#### LISTED ENTRIES

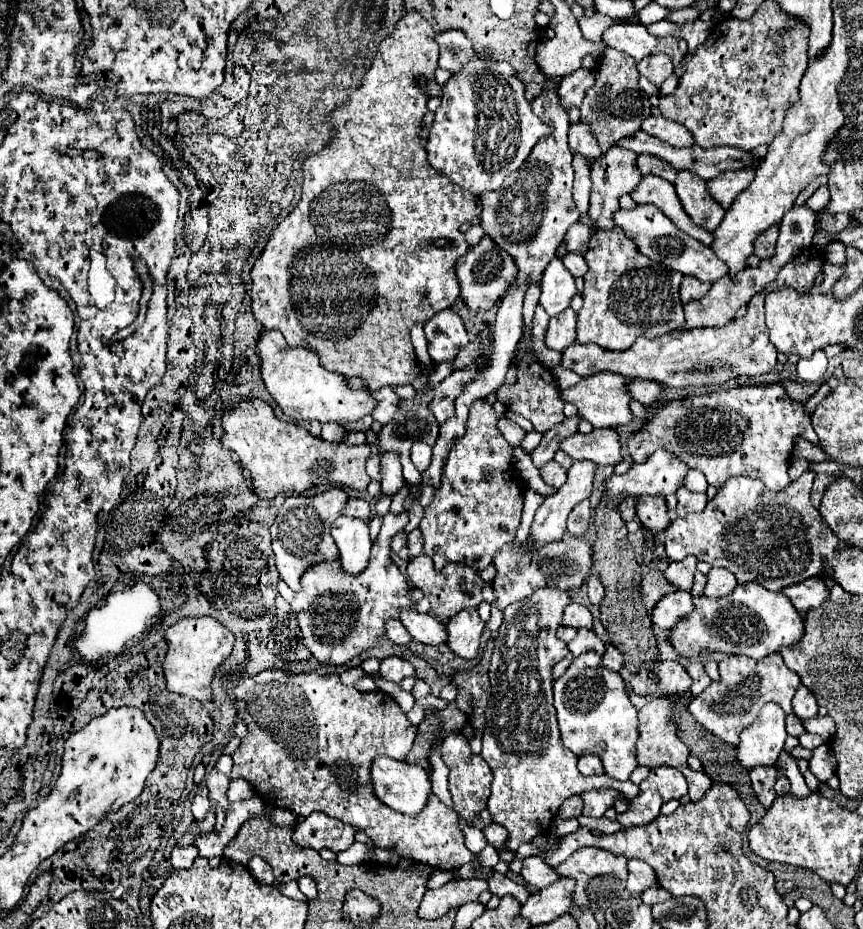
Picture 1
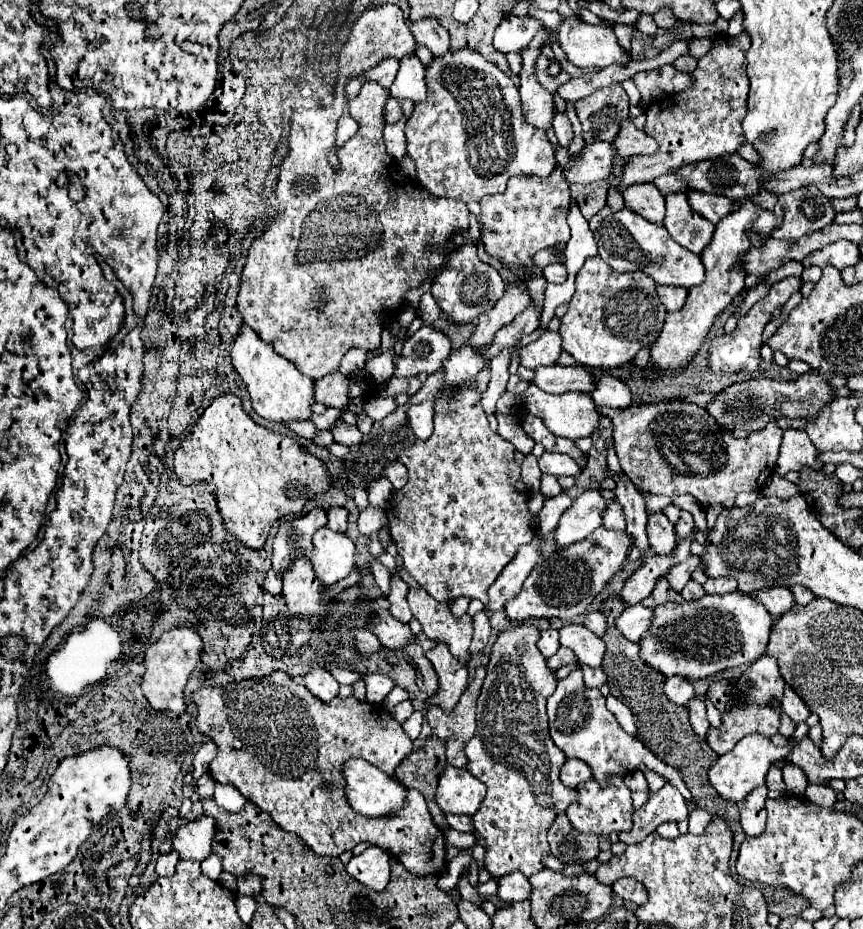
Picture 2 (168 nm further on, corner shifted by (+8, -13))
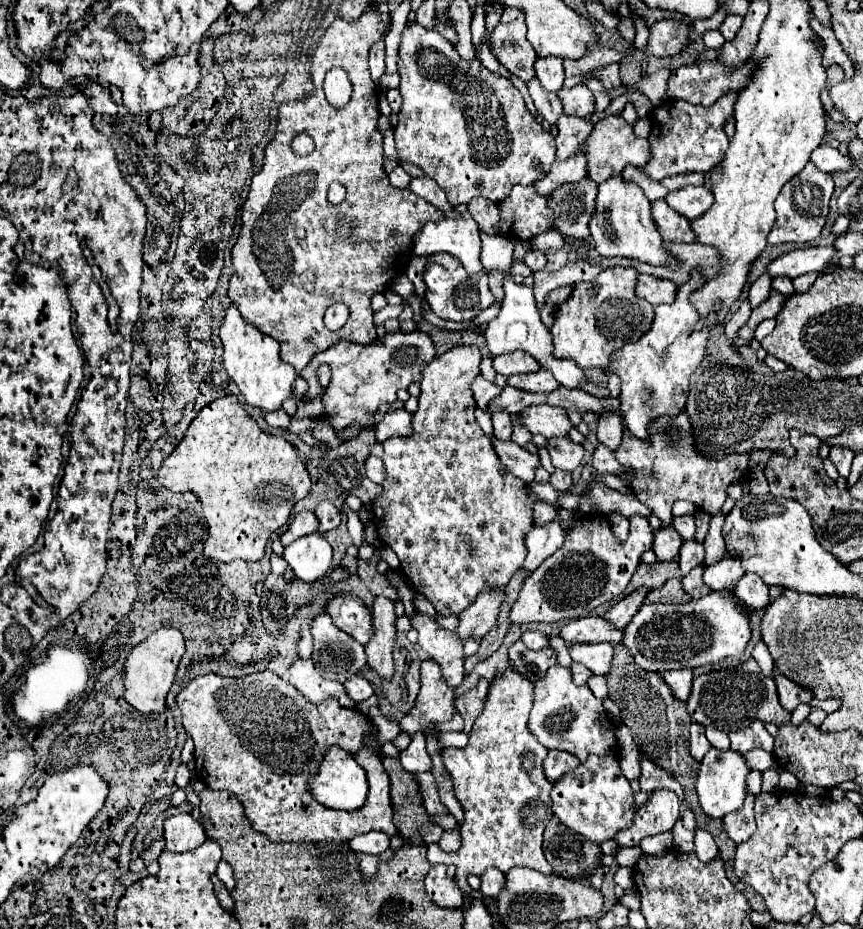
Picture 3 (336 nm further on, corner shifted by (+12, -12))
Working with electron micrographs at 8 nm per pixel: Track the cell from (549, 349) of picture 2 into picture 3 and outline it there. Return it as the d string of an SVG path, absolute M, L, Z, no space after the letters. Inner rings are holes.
M515 350L515 352L507 352L501 356L493 358L493 368L497 374L503 376L511 376L511 374L525 374L525 372L535 372L539 370L539 364L535 362L535 358L531 358L531 354Z

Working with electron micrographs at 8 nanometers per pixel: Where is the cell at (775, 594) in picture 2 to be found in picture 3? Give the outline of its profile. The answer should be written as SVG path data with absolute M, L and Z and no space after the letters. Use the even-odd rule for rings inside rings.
M745 574L743 578L739 578L731 594L739 602L743 602L747 610L761 610L769 604L769 588L763 584L763 580L757 574Z

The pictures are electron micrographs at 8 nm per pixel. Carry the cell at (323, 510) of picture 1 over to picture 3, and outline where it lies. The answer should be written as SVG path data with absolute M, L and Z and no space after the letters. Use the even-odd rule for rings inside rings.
M297 512L295 518L291 520L289 528L285 530L285 534L281 536L281 542L283 546L289 546L293 540L305 536L305 534L313 534L317 532L317 518L313 512Z

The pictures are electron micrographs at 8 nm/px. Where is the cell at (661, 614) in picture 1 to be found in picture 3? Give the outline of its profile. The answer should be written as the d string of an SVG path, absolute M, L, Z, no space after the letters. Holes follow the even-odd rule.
M587 616L569 620L559 636L565 640L567 648L575 644L597 644L597 642L611 642L619 644L623 640L623 630L615 630L605 618L599 616Z

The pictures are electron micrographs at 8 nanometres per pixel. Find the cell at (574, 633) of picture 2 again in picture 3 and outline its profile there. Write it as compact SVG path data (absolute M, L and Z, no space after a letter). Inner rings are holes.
M601 642L601 644L577 644L571 650L573 662L579 662L587 666L593 674L607 674L611 670L613 660L613 644Z

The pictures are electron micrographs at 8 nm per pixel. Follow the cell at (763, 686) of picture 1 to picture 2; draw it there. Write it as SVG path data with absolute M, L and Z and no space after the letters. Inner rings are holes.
M763 655L763 659L749 665L749 669L739 679L733 681L733 697L743 697L743 699L721 715L721 727L709 727L707 745L717 755L723 755L723 753L731 751L735 747L735 743L749 733L761 733L767 737L775 735L778 732L781 711L777 707L773 707L773 701L783 699L783 689L785 689L785 681L783 681L777 661L773 657ZM739 689L745 689L745 693L739 693Z

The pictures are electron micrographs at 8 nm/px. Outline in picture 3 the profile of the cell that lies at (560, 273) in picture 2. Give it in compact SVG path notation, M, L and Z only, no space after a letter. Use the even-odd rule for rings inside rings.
M531 250L531 252L527 252L525 256L523 256L523 262L531 268L531 272L539 272L539 270L543 270L545 268L545 264L547 264L547 260L545 260L545 256L543 256L543 252L541 250Z

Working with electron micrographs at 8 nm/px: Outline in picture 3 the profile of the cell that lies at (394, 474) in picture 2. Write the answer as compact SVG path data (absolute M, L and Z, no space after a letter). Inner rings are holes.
M367 456L365 470L367 470L367 478L369 478L371 482L377 482L377 484L381 484L381 482L385 480L385 466L383 466L383 460L381 460L381 458Z

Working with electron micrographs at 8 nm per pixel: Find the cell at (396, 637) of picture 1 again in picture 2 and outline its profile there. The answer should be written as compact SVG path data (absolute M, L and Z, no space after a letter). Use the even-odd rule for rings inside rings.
M357 629L355 631L355 645L359 653L375 653L381 649L379 639L369 629Z

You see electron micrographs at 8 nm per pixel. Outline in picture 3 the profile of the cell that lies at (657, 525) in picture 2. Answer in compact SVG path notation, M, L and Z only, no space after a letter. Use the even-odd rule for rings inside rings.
M665 526L655 532L655 542L653 542L653 552L657 554L659 560L669 562L679 556L679 548L683 544L683 538L675 532L673 526Z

########

Search the records for the string "shifted" and, wherever a line contains it, please copy that line.

▸ **TASK OUTPUT**:
Picture 2 (168 nm further on, corner shifted by (+8, -13))
Picture 3 (336 nm further on, corner shifted by (+12, -12))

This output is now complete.